There is a segment of the Republican base that thinks just about the worst thing a candidate can be is a career politician. This sentiment goes a long way toward explaining the brief success Herman Cain experienced in 2012, the relatively strong poll numbers Dr. Benjamin Carson is enjoying early in this presidential cycle, and the stunning senatorial victory of David Perdue last year.
If, instead, you have been in elected office for most of your adult life, one way to make that fact more palatable to those folks is to associate yourself with the biggest names and successes of those years. Ohio Gov. John Kasich, currently testing the waters for a presidential bid, did a credible job of doing just that during a lunchtime speech to the Fulton County GOP on Tuesday.
His first congressional race, in 1982, featured one such name: “I believed in Reagan and his philosophy, so I ran on the Reagan platform,” Kasich recounted Tuesday. “No one in Ohio in 1982 wanted to appear with Reagan … that meant I got to spend time with him.” Kasich wound up being the only Republican challenger to unseat a Democratic incumbent in the U.S. House that year.
Kasich served on the Armed Services Committee for 18 years, part of the reason he told reporters afterward that, within the potential 2016 field, he was “maybe the only one with national-security experience and executive experience.” He was also chairman of the Budget Committee when the federal government last ran a surplus, working closely with — cue another big name, especially in Georgia — Newt Gingrich. He added a charming story about how, as a freshman at Ohio State University, he wound up spending 20 minutes in the Oval Office one-on-one with President Nixon (a tale more notable for his assertiveness and persistence than for any specifics about the later-disgraced Nixon).
He made a point Tuesday of mentioning his leaving Congress, and politics, in 2001: “The economy was screaming along. … We had a $5 trillion projected surplus. Republicans ran the White House, the House and the Senate. And I’m thinking, well, this $5 trillion is safe. I remember people saying, you know, it’s going to be gone. And I said, you’ve got to wake up every day (trying) to blow $5 trillion. Well, they’ve done it. We did it. Republicans did it.” (Earlier, discussing how his first proposed budget compared with that of then-President George H.W. Bush, he said, “The Bushes like to spend money.” Afterward, he denied that was a slap at potential opponent Jeb Bush.)

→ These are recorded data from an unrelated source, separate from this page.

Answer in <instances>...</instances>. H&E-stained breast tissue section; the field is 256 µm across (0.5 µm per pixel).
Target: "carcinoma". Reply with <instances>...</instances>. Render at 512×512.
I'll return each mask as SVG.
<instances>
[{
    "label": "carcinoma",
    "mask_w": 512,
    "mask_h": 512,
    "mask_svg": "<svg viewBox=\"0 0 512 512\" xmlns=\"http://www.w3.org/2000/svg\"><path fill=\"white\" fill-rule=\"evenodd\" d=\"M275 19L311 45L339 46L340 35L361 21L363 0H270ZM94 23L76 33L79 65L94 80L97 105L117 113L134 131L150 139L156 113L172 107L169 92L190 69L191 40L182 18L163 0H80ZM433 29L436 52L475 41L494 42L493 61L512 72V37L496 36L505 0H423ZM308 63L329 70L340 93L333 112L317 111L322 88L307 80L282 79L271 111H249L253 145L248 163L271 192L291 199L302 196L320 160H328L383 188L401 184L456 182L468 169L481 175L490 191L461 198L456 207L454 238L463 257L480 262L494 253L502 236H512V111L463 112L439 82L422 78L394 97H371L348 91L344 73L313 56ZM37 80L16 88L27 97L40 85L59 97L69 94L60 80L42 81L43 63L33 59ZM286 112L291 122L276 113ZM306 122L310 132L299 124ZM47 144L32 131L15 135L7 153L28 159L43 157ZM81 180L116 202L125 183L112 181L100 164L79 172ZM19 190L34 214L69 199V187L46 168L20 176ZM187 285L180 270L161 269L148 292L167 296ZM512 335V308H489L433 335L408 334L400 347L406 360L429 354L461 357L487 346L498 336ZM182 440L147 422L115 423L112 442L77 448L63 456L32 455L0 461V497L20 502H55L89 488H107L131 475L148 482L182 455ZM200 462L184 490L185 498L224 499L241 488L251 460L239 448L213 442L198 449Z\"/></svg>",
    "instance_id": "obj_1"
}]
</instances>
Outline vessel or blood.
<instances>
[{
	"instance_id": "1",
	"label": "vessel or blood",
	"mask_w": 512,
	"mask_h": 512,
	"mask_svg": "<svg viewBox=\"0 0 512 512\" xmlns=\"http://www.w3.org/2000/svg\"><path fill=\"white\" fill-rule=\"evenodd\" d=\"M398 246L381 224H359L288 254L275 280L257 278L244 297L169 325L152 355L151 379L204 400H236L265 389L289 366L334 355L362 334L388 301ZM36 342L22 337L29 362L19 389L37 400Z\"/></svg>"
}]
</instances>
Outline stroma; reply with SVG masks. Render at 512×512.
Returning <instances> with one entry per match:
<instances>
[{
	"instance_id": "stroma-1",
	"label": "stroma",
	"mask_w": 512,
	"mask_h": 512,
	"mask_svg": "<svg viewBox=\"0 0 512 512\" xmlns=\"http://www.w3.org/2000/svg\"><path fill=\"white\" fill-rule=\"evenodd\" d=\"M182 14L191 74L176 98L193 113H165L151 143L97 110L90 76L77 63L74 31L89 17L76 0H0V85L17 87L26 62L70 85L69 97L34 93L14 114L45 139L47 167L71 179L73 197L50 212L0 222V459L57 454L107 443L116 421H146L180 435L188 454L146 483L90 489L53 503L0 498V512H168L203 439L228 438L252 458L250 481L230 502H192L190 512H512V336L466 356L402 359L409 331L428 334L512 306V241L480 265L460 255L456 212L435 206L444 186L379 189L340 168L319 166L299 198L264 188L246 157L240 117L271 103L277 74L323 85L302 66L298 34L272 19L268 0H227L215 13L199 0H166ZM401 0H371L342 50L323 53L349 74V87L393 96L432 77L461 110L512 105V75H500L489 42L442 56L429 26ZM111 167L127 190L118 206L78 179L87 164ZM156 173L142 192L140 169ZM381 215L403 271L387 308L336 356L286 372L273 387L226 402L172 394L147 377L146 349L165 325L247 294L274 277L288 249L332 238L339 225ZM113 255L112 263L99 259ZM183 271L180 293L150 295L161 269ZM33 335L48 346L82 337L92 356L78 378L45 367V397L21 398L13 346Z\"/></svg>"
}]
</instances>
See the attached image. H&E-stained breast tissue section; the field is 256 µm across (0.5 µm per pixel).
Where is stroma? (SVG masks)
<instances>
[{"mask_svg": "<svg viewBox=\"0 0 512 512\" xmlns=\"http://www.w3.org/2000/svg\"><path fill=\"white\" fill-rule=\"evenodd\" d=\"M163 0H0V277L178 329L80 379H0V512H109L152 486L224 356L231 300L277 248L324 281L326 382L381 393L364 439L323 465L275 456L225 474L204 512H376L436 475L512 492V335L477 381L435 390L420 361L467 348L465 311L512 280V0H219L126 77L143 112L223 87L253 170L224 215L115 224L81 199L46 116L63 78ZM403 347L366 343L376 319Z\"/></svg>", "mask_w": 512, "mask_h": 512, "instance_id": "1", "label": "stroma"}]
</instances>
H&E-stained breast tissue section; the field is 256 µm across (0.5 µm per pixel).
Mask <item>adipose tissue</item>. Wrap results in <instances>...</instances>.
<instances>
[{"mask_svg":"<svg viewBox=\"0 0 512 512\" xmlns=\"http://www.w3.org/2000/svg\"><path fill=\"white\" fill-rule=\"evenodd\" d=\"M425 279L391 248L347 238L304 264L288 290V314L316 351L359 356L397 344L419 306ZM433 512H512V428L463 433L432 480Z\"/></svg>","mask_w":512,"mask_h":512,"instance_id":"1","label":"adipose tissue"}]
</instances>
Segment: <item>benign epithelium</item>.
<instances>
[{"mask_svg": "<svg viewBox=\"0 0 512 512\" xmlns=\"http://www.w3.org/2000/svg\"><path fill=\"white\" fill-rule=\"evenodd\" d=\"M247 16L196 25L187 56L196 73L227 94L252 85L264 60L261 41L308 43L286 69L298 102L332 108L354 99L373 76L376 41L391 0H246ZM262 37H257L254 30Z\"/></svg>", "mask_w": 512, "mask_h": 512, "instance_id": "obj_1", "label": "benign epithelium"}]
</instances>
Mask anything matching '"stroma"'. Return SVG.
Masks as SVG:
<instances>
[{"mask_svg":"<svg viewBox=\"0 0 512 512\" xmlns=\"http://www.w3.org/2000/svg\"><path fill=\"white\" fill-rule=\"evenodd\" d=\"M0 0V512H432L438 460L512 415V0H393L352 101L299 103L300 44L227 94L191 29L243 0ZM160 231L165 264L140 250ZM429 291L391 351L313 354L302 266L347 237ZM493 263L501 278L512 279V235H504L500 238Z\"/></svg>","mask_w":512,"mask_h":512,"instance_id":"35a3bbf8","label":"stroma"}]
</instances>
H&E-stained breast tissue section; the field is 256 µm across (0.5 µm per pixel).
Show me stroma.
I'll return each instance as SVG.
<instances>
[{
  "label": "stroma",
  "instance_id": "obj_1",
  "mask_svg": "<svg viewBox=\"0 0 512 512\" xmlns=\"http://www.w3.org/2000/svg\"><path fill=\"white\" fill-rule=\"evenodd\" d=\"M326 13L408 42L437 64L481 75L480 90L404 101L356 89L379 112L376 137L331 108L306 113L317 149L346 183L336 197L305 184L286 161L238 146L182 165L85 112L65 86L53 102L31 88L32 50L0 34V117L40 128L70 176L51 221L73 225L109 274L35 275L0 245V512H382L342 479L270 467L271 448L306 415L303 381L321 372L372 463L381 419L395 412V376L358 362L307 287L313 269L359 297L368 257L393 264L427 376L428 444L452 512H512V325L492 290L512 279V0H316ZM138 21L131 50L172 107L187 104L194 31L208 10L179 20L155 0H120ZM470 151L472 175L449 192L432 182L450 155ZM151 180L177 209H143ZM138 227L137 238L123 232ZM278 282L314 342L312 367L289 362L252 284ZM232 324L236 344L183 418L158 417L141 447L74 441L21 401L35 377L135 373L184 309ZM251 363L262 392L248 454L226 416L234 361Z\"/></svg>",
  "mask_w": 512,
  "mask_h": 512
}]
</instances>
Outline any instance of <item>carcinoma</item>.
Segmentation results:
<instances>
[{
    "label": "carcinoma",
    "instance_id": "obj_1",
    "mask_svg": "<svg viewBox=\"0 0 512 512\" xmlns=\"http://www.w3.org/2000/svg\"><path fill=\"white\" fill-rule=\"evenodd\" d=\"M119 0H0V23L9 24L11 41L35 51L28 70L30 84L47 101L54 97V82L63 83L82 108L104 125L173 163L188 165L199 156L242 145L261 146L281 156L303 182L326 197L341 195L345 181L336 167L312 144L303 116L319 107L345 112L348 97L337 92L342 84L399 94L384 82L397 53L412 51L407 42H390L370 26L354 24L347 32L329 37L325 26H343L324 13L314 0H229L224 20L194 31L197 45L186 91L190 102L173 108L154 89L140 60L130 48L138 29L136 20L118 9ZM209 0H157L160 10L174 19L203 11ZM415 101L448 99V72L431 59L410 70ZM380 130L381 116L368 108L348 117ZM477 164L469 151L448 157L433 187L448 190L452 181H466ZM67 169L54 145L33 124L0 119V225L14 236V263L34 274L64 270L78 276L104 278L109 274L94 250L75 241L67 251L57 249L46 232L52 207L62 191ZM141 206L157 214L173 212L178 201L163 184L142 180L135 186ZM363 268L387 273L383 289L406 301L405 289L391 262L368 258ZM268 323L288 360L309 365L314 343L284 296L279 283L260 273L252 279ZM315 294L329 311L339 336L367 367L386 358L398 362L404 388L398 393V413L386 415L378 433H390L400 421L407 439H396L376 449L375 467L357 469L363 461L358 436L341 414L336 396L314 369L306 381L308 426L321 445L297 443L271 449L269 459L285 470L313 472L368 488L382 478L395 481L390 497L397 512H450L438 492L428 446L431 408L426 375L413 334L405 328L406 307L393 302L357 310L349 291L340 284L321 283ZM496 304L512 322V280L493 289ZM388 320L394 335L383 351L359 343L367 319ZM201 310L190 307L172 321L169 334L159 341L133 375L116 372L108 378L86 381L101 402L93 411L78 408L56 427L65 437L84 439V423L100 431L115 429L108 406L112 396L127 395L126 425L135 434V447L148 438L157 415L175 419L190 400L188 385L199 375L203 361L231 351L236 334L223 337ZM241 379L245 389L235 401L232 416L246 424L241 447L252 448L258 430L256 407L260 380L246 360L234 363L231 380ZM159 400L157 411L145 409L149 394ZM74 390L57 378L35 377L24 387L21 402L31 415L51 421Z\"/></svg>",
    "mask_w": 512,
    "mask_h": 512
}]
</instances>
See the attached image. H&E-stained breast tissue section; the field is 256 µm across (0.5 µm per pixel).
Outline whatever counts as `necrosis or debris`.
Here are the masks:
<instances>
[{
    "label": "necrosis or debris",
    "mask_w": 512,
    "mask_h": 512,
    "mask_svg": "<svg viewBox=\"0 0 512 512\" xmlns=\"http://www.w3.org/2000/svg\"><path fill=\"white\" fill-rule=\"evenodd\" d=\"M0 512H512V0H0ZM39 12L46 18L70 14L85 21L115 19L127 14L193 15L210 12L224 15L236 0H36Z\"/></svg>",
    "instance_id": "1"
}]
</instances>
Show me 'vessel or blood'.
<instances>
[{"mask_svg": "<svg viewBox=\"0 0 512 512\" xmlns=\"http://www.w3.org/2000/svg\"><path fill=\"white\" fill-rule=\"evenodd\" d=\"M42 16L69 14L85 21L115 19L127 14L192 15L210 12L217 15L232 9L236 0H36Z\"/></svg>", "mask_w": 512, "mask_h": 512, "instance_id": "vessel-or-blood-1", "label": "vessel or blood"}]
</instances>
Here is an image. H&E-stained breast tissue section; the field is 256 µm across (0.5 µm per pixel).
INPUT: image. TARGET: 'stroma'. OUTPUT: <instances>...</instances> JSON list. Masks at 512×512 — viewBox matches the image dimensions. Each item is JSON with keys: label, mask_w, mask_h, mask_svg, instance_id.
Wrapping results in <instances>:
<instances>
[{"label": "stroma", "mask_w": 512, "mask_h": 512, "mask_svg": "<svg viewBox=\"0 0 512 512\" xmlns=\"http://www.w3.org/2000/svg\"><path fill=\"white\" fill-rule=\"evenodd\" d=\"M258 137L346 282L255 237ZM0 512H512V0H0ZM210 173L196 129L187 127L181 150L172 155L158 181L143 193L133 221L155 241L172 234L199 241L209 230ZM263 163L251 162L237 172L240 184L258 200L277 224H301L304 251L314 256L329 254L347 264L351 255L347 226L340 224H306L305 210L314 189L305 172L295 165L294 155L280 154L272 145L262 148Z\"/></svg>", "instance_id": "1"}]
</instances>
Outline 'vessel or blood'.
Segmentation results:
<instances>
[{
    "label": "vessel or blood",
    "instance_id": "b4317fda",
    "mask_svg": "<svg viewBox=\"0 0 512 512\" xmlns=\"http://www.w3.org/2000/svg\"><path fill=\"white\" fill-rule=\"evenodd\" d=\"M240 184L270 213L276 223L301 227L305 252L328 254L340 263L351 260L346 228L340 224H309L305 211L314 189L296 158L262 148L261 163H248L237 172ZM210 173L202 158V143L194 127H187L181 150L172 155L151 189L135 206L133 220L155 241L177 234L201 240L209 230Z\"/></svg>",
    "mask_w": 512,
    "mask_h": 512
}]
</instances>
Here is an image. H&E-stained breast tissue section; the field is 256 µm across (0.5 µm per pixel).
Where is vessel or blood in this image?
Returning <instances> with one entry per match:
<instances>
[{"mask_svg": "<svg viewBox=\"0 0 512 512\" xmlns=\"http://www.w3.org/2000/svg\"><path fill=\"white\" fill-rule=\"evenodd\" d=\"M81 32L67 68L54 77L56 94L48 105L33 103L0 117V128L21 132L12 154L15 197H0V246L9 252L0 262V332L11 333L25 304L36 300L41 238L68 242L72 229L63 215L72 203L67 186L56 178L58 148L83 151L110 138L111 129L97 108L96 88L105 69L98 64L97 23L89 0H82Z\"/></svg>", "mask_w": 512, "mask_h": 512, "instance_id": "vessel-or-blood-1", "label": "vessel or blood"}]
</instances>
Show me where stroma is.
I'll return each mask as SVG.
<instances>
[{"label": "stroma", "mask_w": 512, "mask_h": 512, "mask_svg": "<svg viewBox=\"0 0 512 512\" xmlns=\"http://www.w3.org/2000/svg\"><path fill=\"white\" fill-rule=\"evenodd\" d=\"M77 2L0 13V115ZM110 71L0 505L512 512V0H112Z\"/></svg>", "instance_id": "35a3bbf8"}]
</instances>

Of his return to politics, to run for governor of Ohio in 2010, he explained: “I think the Lord’s created us for certain things, and I think we’ve got to respond to Him.” As governor, he has turned an $8 billion shortfall into a $2 billion surplus, while cutting taxes along the way.
That’s not all he’s done, and some of the rest is what gives Republican voters pause. Notably, he expanded Medicaid in Ohio, reasoning, “It’s all our money … so I’m bringing back as much as I can bring back” from Washington. The “our money” part is a bit hard to justify we are still borrowing hundreds of billions of dollars per year to finance the federal government. Kasich may be on firmer ground with his contention that spending Medicaid money to treat the mentally ill and drug-addicted is more cost-effective than paying for them to be in prison, though we have yet to hit the budget year when the federal government is no longer paying the full cost of the expansion.
“Our party needs more compassion. We need more empathy,” Kasich told the audience. “Every once in a while, we’ve got to get people out of a ditch, so they can live their God-given potential and they change the world.” When asked afterward whether this was “compassionate conservatism” (he said it wasn’t) and whether he could square that with his criticism of the Bushes’ spending that went along with that, he said: “It’s not the same thing. You don’t have to throw money at everything in order to help people. But sometimes money’s important, and it needs to be prioritized. That’s what we’re doing in Ohio.”
What GOP voters will make of the line Kasich walks remains to be seen. If any of the laggards in opinion polls can make up ground against the upper tier, you’d think it would be a two-term governor of a key swing state who talked his way into a meeting with Nixon, campaigned alongside Reagan and balanced the budget with Gingrich. But it is a tall hill to climb.